JESUIT.—Your reverence is pleased to be very merry upon the matter? You the cause of the death of Henry IV.!
BRAHMIN.—Alas! it is too true. This happened in the nine hundred and eighty-three thousandth year of the revolution of Saturn, which makes the fifteen hundred and fiftieth of your era. I was then young and giddy headed. I thought proper, upon a time, to take a walk, which I began with moving my left foot first, on the coast of Malabar, whence most evidently followed the death of Henry IV.
JESUIT.—How so, prithee? For, as to our society, who were accused with having had a large share in that affair, we had not the least knowledge of it.
BRAHMIN.—I’ll tell ye how fate thought proper to order the matter. By moving my left foot, as I told you, I unluckily tumbled my friend Eriban, the Persian merchant, into the water, and he was drowned. My friend, it seems, had a very handsome wife, that ran away with an Armenian merchant: this lady had a daughter, who married a Greek; the daughter of this Greek settled in France, and married the father of Ravaillac. Now, had not every tittle of this happened exactly as it did, you are very sensible the affairs of the houses of France and Austria would have turned out in a very different manner. The system of Europe would have been entirely changed. The wars between Turkey and the German Empire would have had quite another issue; which issue would have had an effect on Persia, as well as Persia on the East Indies; so you see it is plain to a demonstration, that the whole depended on my left foot, which was connected with all the other events of the universe, past, present, and to come.

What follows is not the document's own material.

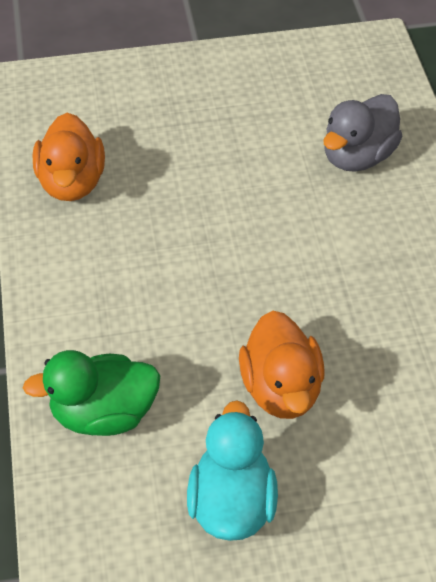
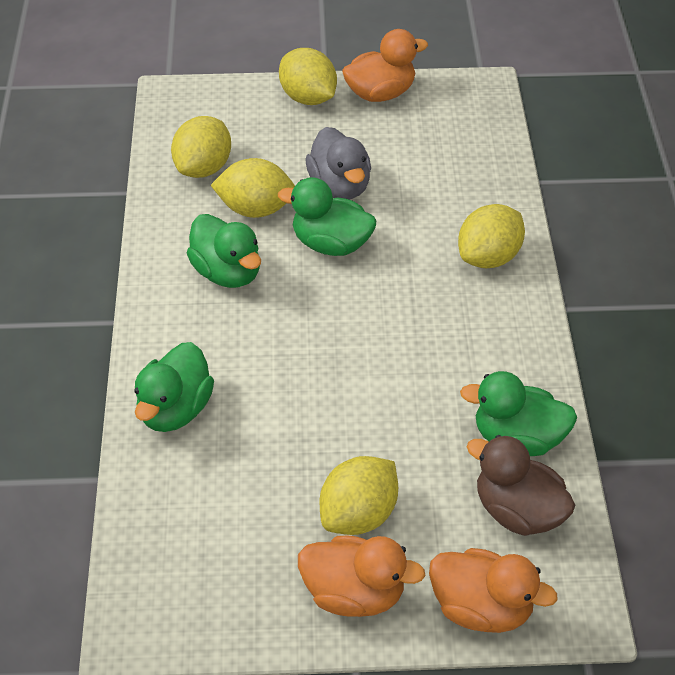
brown duck: 0 -> 1
green duck: 1 -> 4
orange duck: 2 -> 3
turquoise duck: 1 -> 0
yellow lemon: 0 -> 5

JESUIT.—I must have this affair laid before some of our fathers, who are theologians.
BRAHMIN.—In the meantime, I will tell you, father, that the maid-servant of the grandfather of the founder of the Feuillants—for you must know I have dipped into your histories—was likewise one principal cause of the death of Henry IV., and of all the accidents which it produced.
JESUIT.—This servant-maid must then have been a domineering quean!
BRAHMIN.—Oh fie! no such thing. She was a mere idiot, by whom her master had a child. Madame de la Barrière, poor soul, died of grief at it. She who succeeded her was, as your chronicles tell, the grandmother of the blessed John de la Barrière, who founded the order of Feuillants. Ravaillac was a monk of this order. With them he sucked in a certain doctrine very fashionable in those days, as you well enough know. This doctrine taught him to believe that the most meritorious thing he could possibly do was to assassinate the best king in the whole world. What followed is known to everybody.
JESUIT.—In spite of your left foot, and the wench of the grandfather of the founder of the Feuillants, I shall ever be of opinion that the horrible action committed by Ravaillac was a future contingent, which might very well not have happened: for, after all, man is certainly a free agent.